> [EXERCISE DETAILS] Reproduce the material below word for word, leaving out the pictures.

╔══

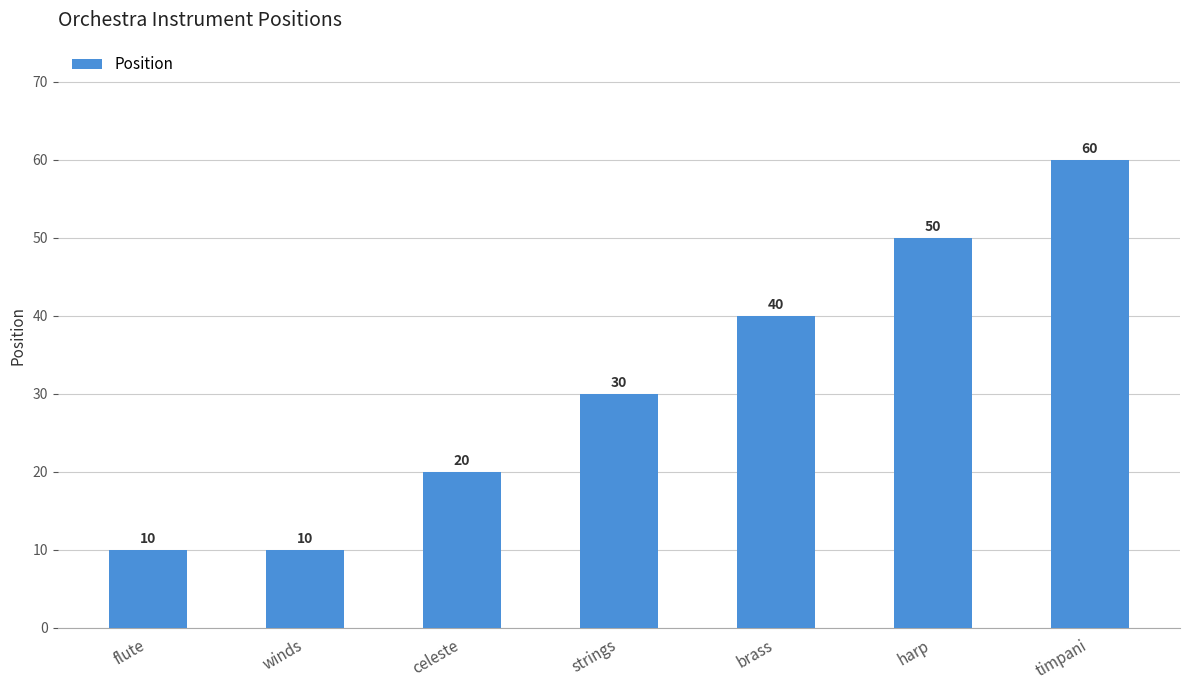

How many data points are less than 30?

3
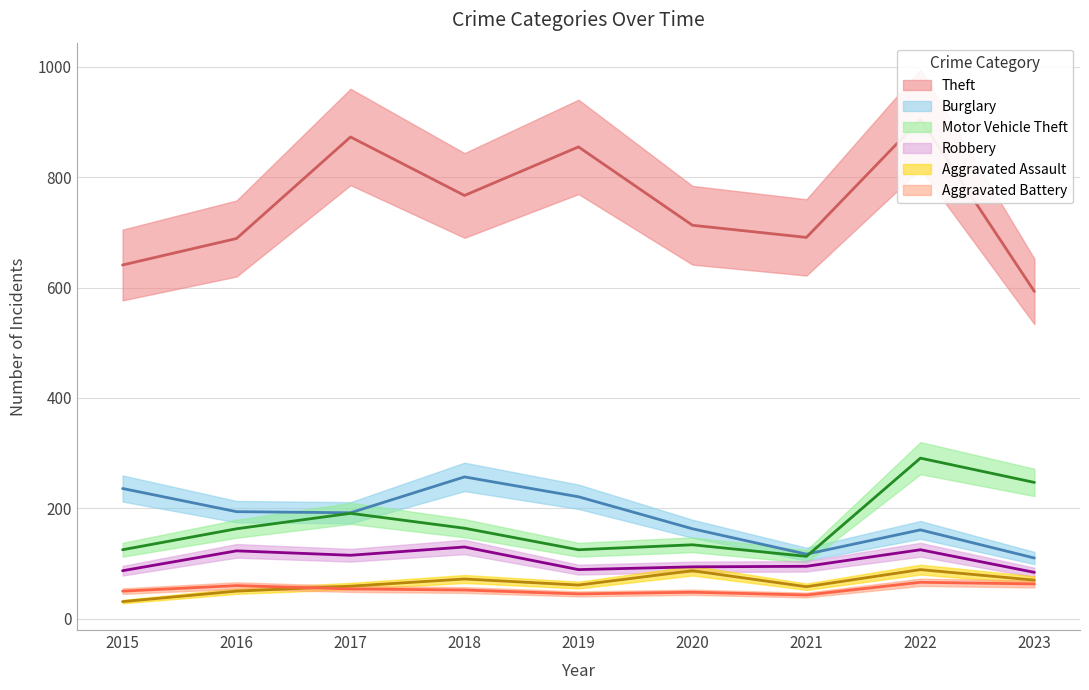

List the labels in order of Robbery value, largest first.

2018, 2022, 2016, 2017, 2021, 2020, 2019, 2015, 2023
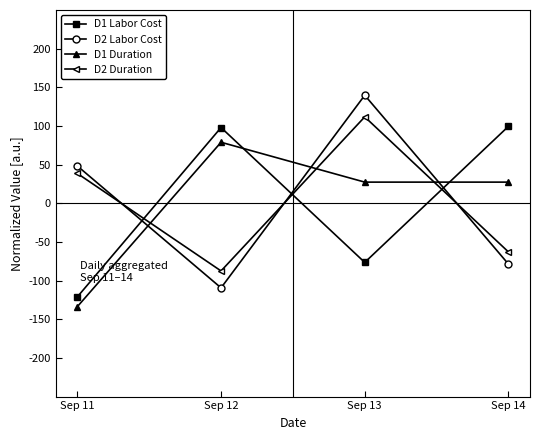

What is the sum of the D2 Labor Cost values at Sep 14 and Sep 11?

-30.4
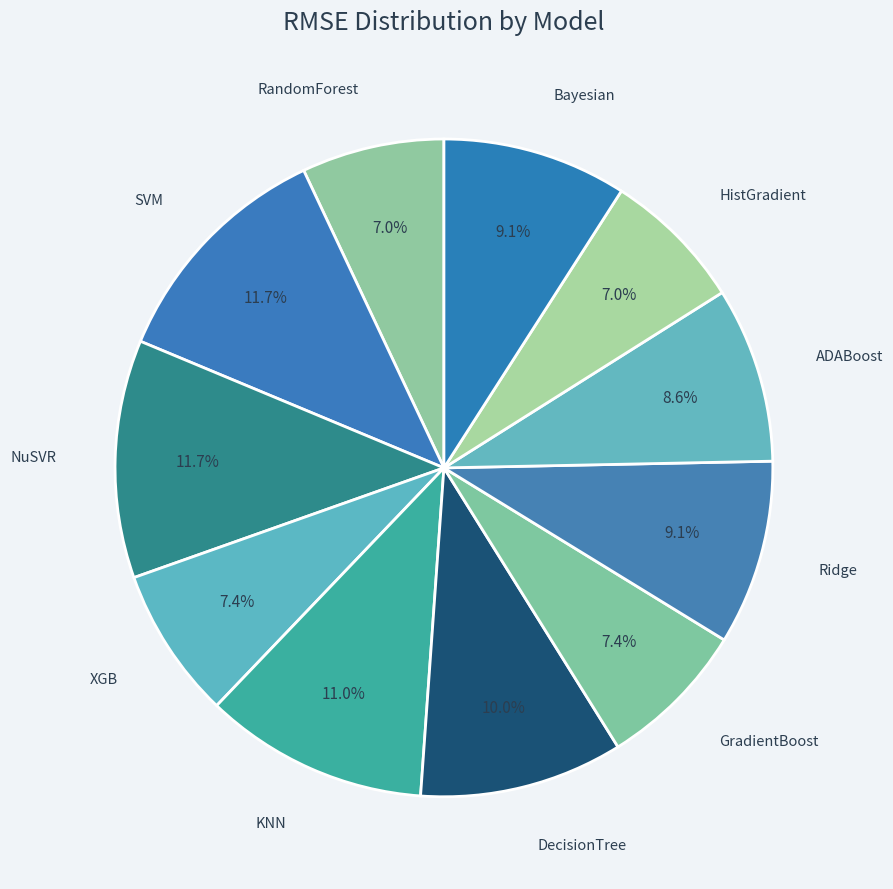

To the nearest percent, what is the difference between the largest and smallest slice percentages?

5%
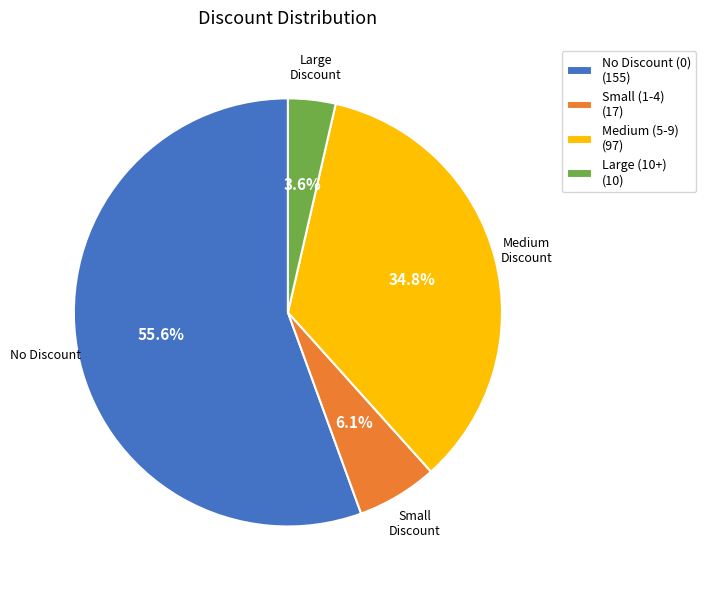

What is the ratio of the value at Medium (5-9) (97) to the value at Small (1-4) (17)?

5.7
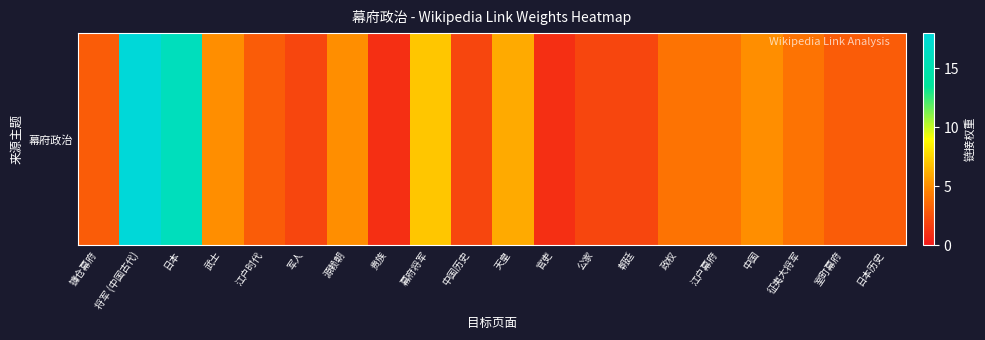

True or false: the data shows 5 at 江户时代.

False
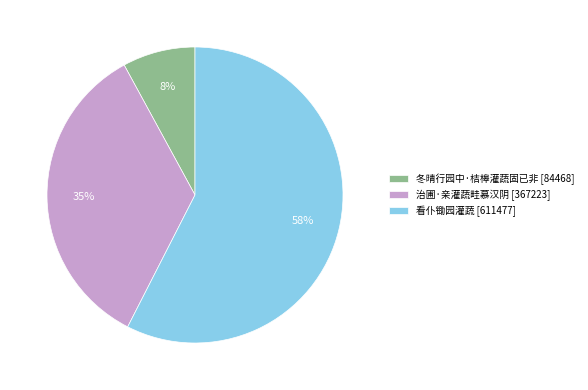

How many slices are in this pie chart?

3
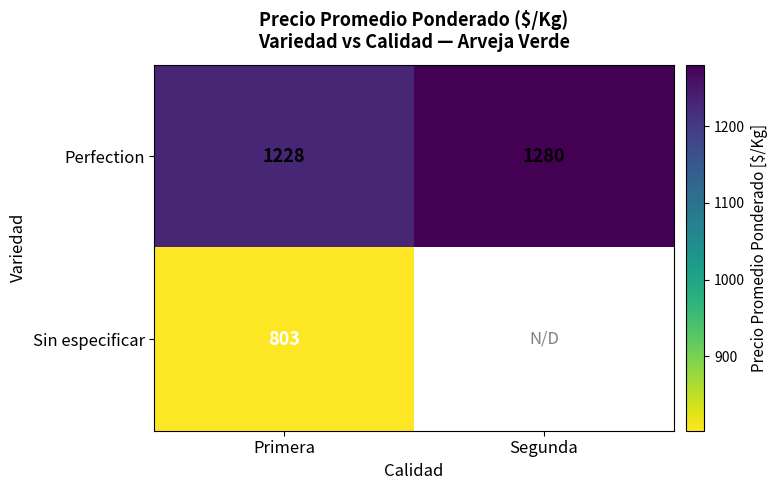

Between Primera and Segunda, which is larger?

Segunda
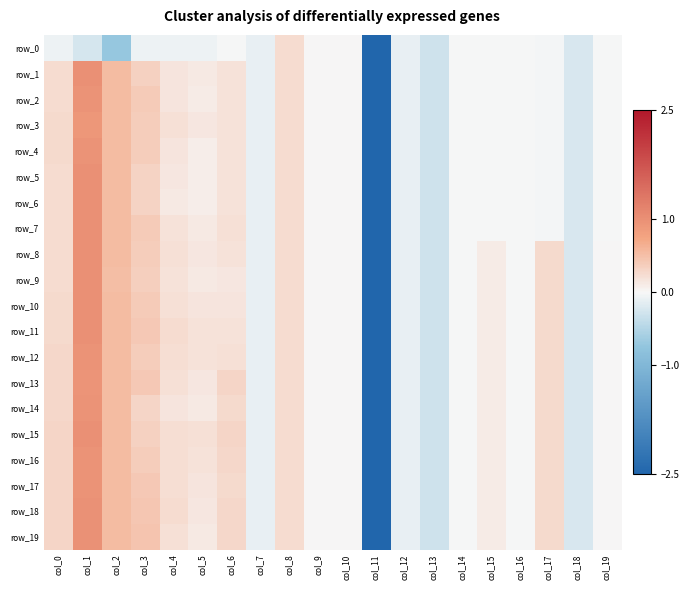

Which series has the largest range (max minus min)?

row_1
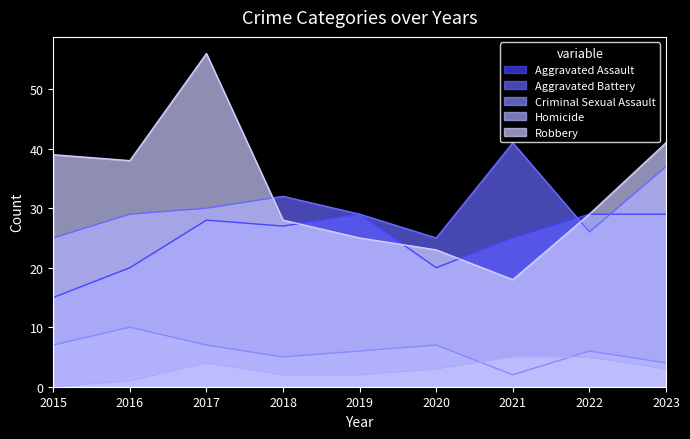

How many values in Homicide are above zero?

8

╚══

> [RESPONSE]
How many data points are less than 30?

3

List the labels in order of Robbery value, largest first.

2018, 2022, 2016, 2017, 2021, 2020, 2019, 2015, 2023

What is the sum of the D2 Labor Cost values at Sep 14 and Sep 11?

-30.4

To the nearest percent, what is the difference between the largest and smallest slice percentages?

5%

What is the ratio of the value at Medium (5-9) (97) to the value at Small (1-4) (17)?

5.7

True or false: the data shows 5 at 江户时代.

False

How many slices are in this pie chart?

3

Between Primera and Segunda, which is larger?

Segunda

Which series has the largest range (max minus min)?

row_1

How many values in Homicide are above zero?

8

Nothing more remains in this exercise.